He applied the “Page 99 Test” to his new book, Force and Freedom: Kant's Legal and Political Philosophy, and reported the following:
In Force and Freedom, I try to explain and defend Kant’s legal and political philosophy. Kantian ideas have had a considerable indirect influence on political philosophy, but Kant’s own arguments have been neglected. His central claim is that force can only be used to uphold a system of equal freedom. That claim has been rejected as empty or incomprehensible by writers in many different traditions. I show that Kant’s ideas are not only coherent, but powerful and appealing. Kant understands freedom in terms of each person’s independence of the choice of any other. The systematic requirements of freedom generate familiar legal doctrines of property and contract, but such private rights are only enforceable in a condition of what he calls “public right” in which citizens reason and act together through public institutions.Read an excerpt from Force and Freedom, and learn more about the book at the Harvard University Press website.
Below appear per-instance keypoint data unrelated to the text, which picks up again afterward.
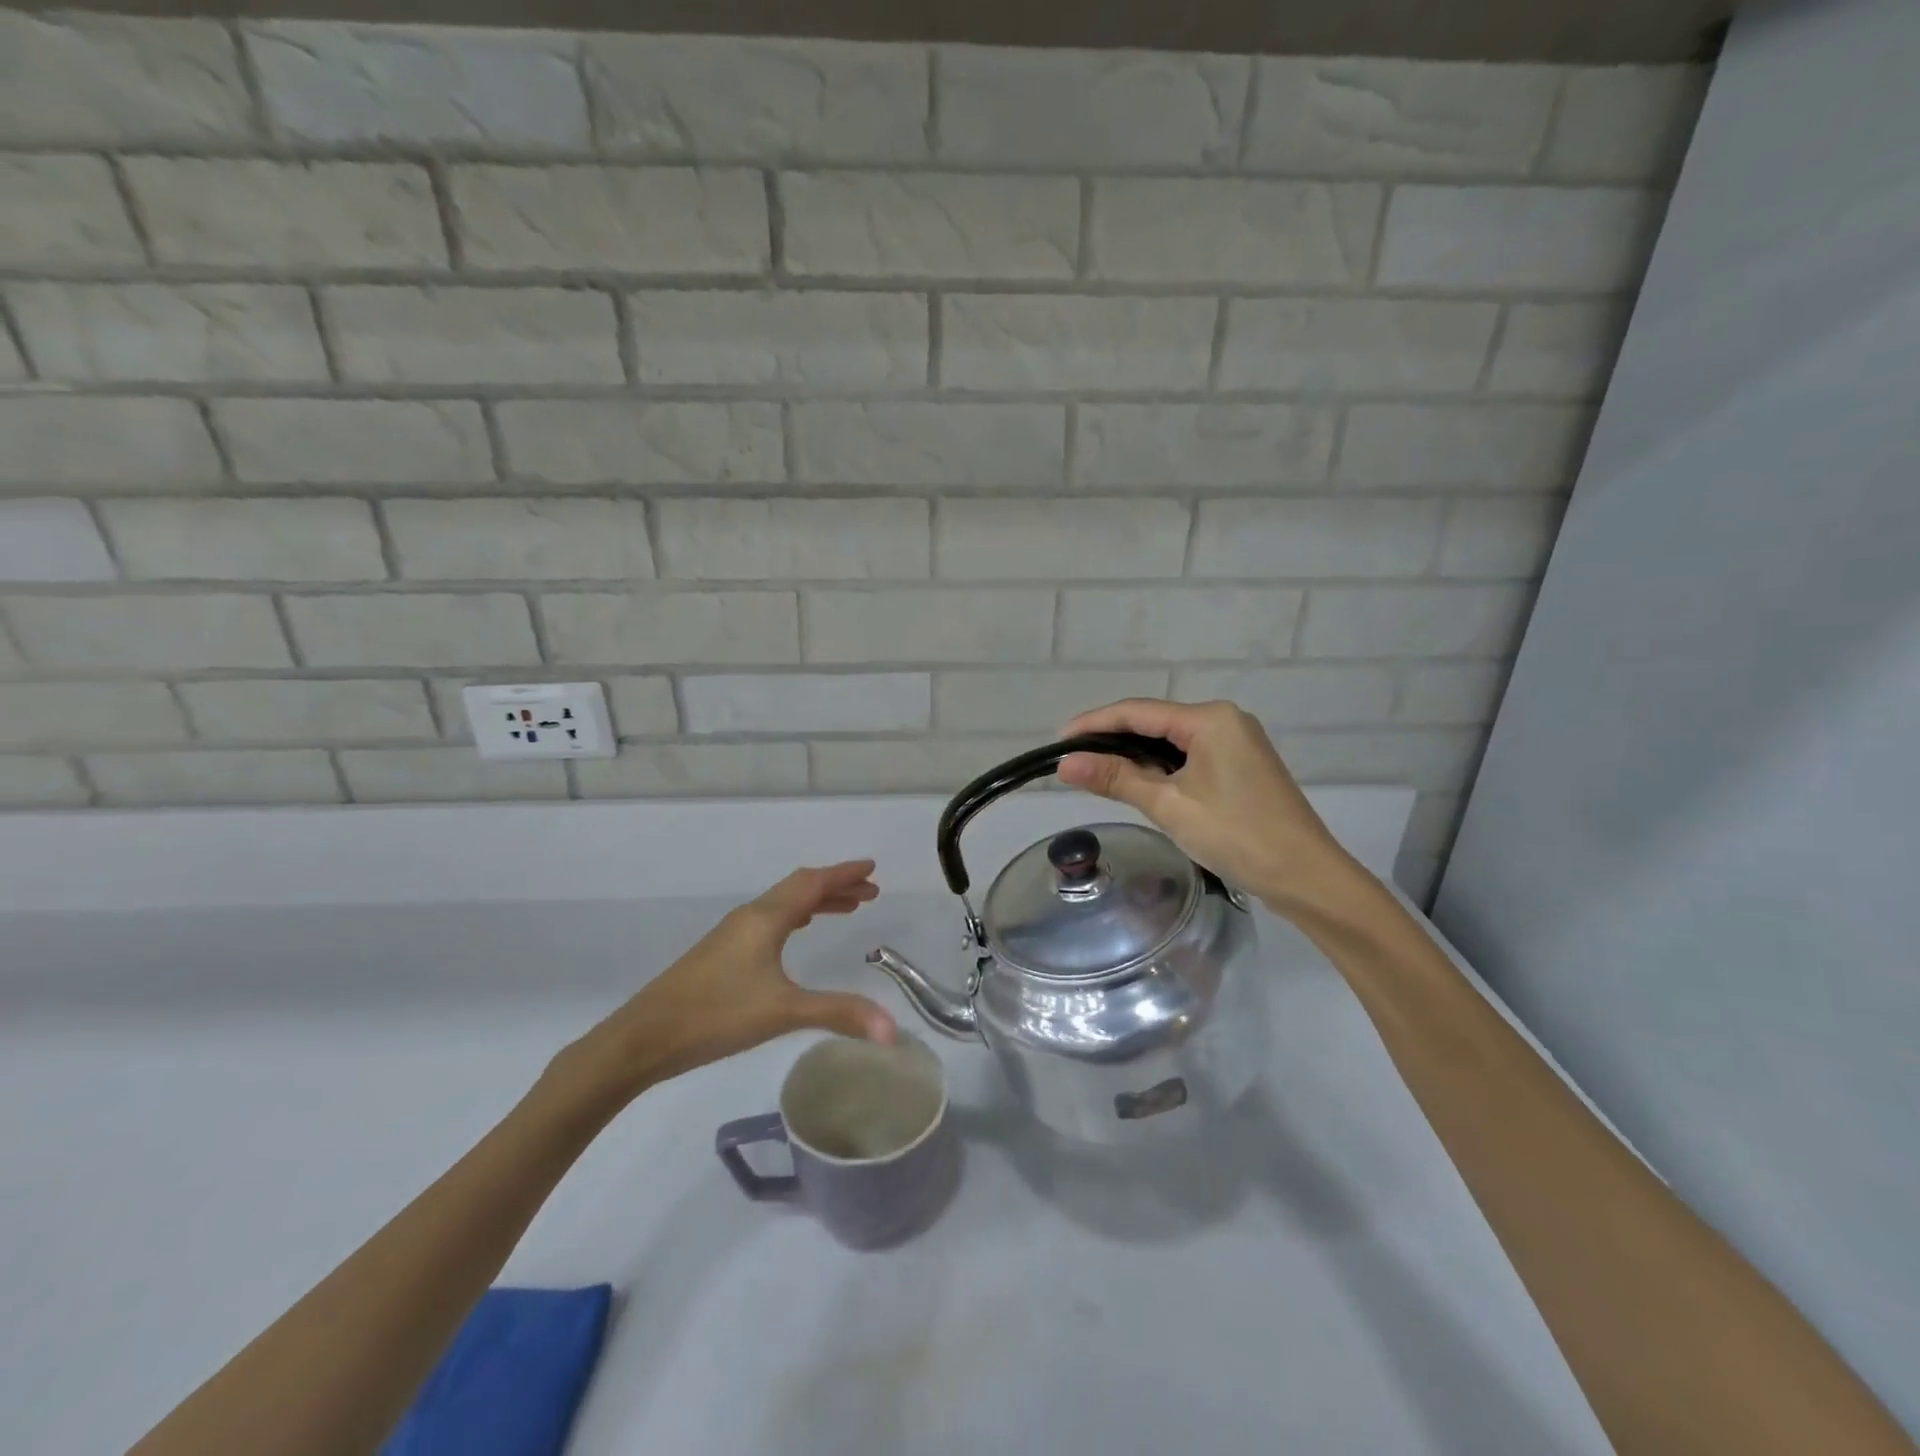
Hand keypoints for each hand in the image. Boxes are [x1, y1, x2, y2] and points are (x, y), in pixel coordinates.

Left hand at [559, 861, 896, 1101]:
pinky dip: (795, 918)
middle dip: (836, 887)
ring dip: (816, 902)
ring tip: (846, 910)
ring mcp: (732, 935)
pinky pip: (769, 922)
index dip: (843, 874)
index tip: (872, 868)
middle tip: (870, 893)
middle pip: (799, 889)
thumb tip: (893, 1029)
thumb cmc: (715, 1015)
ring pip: (783, 905)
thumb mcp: (782, 1012)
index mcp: (765, 918)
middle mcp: (749, 918)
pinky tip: (795, 936)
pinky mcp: (721, 955)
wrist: (642, 1038)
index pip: (812, 883)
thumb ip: (838, 1014)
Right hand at [1057, 699, 1362, 917]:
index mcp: (1210, 719)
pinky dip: (1160, 767)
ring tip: (1096, 773)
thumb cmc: (1236, 834)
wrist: (1305, 876)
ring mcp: (1237, 743)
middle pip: (1155, 722)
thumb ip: (1116, 778)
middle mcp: (1225, 720)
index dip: (1094, 724)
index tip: (1059, 741)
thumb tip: (1065, 763)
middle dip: (1112, 740)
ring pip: (1171, 741)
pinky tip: (1138, 782)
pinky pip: (1189, 757)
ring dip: (1135, 755)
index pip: (1138, 712)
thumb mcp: (1169, 805)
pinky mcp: (1241, 767)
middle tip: (1072, 761)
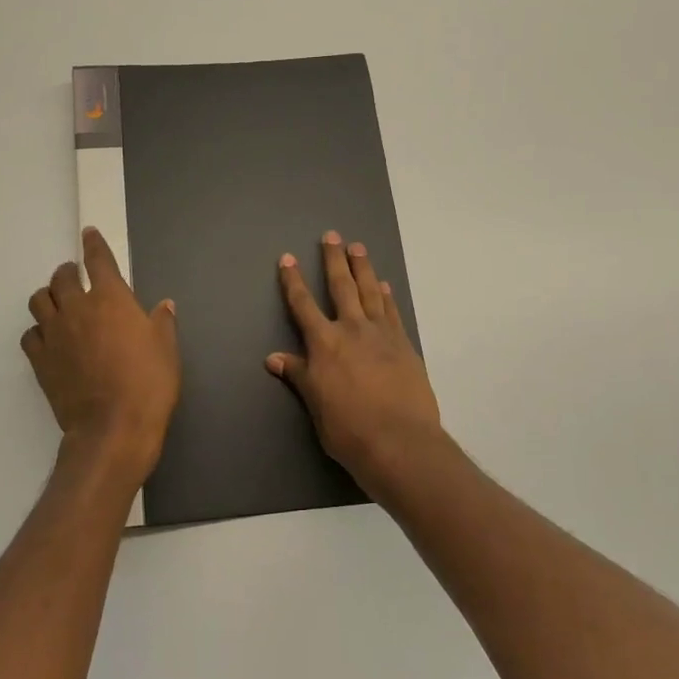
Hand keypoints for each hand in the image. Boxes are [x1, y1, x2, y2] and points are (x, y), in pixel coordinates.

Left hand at [22, 228, 180, 482]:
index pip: (98, 260)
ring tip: (58, 303)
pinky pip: (30, 334)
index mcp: (111, 298)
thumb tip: (164, 305)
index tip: (89, 234)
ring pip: (39, 301)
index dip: (94, 245)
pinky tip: (48, 338)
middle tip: (75, 277)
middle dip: (68, 272)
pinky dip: (38, 330)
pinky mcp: (40, 359)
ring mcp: (54, 333)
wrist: (113, 427)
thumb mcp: (166, 349)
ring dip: (49, 296)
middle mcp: (78, 308)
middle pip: (62, 277)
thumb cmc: (148, 384)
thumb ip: (162, 322)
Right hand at [268, 232, 441, 497]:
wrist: (399, 442)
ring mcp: (382, 335)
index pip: (303, 305)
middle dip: (334, 260)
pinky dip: (386, 296)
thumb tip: (273, 357)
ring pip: (370, 292)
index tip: (288, 258)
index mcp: (324, 344)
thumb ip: (297, 374)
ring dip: (363, 268)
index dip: (293, 281)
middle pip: (341, 287)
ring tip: (358, 247)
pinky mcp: (404, 345)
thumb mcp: (315, 403)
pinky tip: (384, 285)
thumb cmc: (348, 428)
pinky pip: (392, 312)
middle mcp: (352, 330)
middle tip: (332, 235)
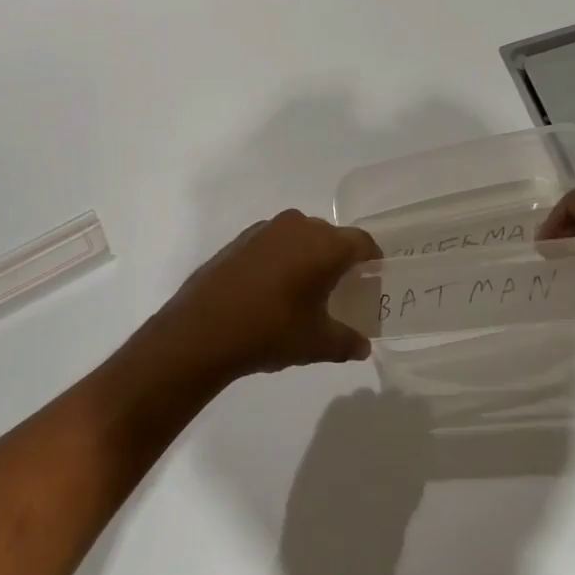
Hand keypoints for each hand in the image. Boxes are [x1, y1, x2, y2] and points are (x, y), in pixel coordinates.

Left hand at [137, 210, 381, 383]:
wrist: (202, 331)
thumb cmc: (271, 331)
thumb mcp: (317, 344)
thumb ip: (347, 342)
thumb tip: (363, 347)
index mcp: (325, 245)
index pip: (362, 242)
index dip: (372, 260)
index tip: (372, 279)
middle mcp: (298, 226)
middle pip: (331, 237)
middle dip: (339, 260)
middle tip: (340, 290)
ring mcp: (264, 230)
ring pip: (299, 237)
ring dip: (307, 257)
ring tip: (304, 290)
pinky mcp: (239, 240)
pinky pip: (272, 243)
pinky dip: (280, 259)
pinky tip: (271, 290)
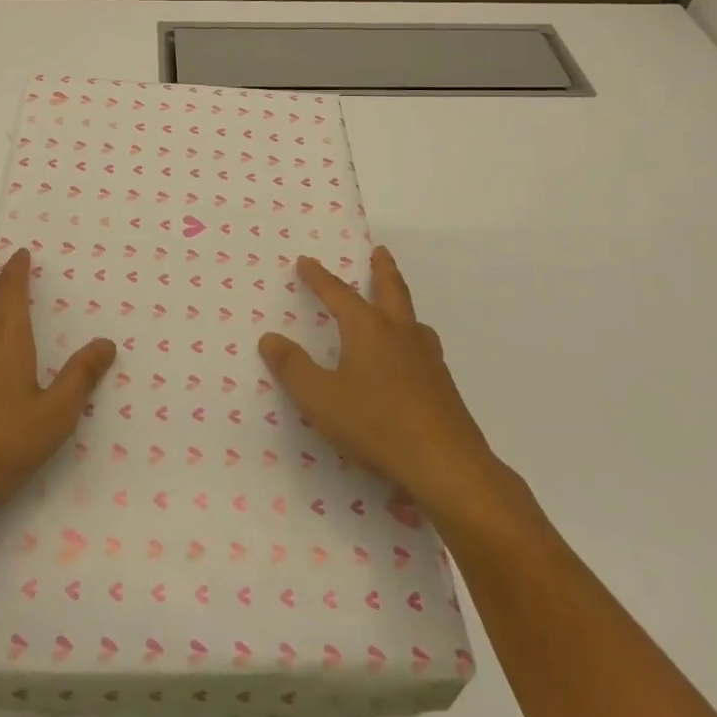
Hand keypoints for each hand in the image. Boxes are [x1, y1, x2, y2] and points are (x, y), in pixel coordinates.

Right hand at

Page 99 is in the middle of a discussion of the acquisition of private property. Acquisition is an important topic for political philosophy, less because anyone thinks that most property claims in modern society depend on it, than because it is puzzling how one person, acting entirely on his or her own initiative, manages to put others under an obligation – to avoid interfering with the acquired object – without consulting those others at all. The discussion is part of a negative argument to show why neither intention nor effort could have this power. Kant’s positive account explains individual acquisition as an exercise of political authority, and so provides the starting point for his explanation of public right. So page 99 is pivotal to the argument of the book as a whole, though you might not know it from that page alone – a common difficulty while reading (about) Kant.